Фомка, красный как вареный рак, растерянно улыбался, Константин смущенно смотрел на отца.
— Так вот вы где, такие-сякие! А я вас в Москве искал. Ты с чего же это утек? Боярышню скрасть хотел, да не удалось, так стыдно стало, а? Бить тебя мало!
— Прости, батюшка… А только не от стыда ушел я… — проговорил несколько оправившийся от смущения Константин.
— С чего же?
— С горя.
— С горя?! Вона!
— Верно говорю. Люба мне Пелагея Парамоновна, а ты ее за брата просватал.
— Вот что… Гм… Стало быть, ошибся я, не за того сватал. А ты что же, дурень, не сказал мне?
— Мог ли я!
— Лучше скрасть было?
— Пожалуй, лучше.
— Может, и твоя правда… Ну, а братик твой тю-тю!
— Как так?
— Убег в иноки постригаться — мать весточку прислала с князем Алексеем Фомичом.
— Вот как! Значит, теперь ему уже не жениться на Пелагеюшке? — воскликнул молодой человек радостно.
— Эк, обрадовался! Захочу ли я сватать девицу за такого озорника, — добродушно ухмыляясь, заметил отец.
— Прости, батюшка!
— То-то, прости! Да уж что с тобой делать! Надо простить, — ответил старик и расцеловался с сыном.
— Положи и для меня гнев свой на милость, боярин, — промолвил все время молчавший Фомка.
— Простил его, так тебя и подавно, — сказал Двудесятин и на радости расцеловался и с холопом. — А вы, что ж это, тоже наутек было? — спросил потом он и нахмурился.
— Гм… Да… — смотря под ноги коня, ответил Константин.
— Вот за это тебя, вражий сын, проучить следовало бы! — внезапно раздражаясь, воскликнул старик. — Скверно то, что изменил царю нашему, а все ж, коли взялся за гуж, не скажи, что не дюж, бежать не годится… Нешто Двудесятины когда-нибудь от ворогов бегивали?

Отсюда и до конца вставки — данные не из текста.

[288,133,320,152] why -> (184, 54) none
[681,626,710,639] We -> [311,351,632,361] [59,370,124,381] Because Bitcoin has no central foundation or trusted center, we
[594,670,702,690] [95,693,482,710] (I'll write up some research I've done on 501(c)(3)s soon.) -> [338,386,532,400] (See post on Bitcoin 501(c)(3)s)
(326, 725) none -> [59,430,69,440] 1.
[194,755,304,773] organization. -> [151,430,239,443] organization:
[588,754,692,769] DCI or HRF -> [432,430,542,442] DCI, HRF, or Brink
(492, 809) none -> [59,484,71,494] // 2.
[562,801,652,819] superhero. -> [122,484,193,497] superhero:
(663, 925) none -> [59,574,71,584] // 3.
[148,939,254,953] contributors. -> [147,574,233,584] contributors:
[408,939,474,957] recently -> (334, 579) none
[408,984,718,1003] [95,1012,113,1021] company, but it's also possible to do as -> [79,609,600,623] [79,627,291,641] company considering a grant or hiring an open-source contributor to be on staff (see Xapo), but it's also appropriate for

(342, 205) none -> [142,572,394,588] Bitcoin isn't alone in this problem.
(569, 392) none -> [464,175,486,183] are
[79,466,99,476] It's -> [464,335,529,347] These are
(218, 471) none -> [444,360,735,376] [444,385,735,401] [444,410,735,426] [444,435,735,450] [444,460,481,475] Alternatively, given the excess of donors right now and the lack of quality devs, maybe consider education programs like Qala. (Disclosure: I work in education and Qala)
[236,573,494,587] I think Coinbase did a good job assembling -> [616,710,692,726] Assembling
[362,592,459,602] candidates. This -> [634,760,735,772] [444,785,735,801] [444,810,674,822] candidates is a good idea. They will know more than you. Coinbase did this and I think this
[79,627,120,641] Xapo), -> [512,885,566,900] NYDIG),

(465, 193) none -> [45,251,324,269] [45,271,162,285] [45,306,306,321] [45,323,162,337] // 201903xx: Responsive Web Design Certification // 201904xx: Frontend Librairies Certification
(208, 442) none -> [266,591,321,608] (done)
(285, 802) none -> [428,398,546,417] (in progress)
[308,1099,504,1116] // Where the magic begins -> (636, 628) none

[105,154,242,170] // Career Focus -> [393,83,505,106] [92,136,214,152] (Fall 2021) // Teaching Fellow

А? Бегивали?
— Все бежали…
— Мало что все! Все бы с ума спятили, и ты тоже?
— Один в поле не воин…
— Мели, Емеля! Хотелось бы мне тебя теперь за волосья оттаскать, ну да уж простил, так делать нечего. Что ж теперь вы делать будете? Опять к расстриге?
— Нет, зачем же теперь?! — воскликнули в один голос Фомка и Константин и сорвали белые плащи.
— Теперь мы послужим царю нашему Борису Федоровичу, — сказал молодой боярин.
— Давно бы так. Пока что задайте жара тому жирному пану, который тамотка трясется на хромоногом конишке, а я себе тоже кого-нибудь поищу. Ну а вернемся в стан, потолкуем с Парамоном Парамоновичем — может, он и не прочь будет сосватать за тебя свою Пелагею, — проговорил старик, лукаво ухмыляясь.
Константин просиял.
— Ну, с Богом! — добавил Лазарь Павлович.
И они разъехались.
Молодой боярин и холоп его быстро нагнали поляка, раненая лошадь которого едва плелась, хотя он не только подстегивал ее, но колол ей концом сабли шею.
Фомка первый подскакал к нему.
— Сдавайся, что ли, пан! — крикнул он ляху.
Пан, жирный, как боров, посмотрел на холопа совершенно безумными от страха, вытаращенными глазами и не отвечал. Нижняя челюсть его так и прыгала.
— Сдавайся, что ль? — повторил Фомка и занес саблю.
Пан весь съежился, неистово вскрикнул и вдруг ткнулся лицом в гриву коня.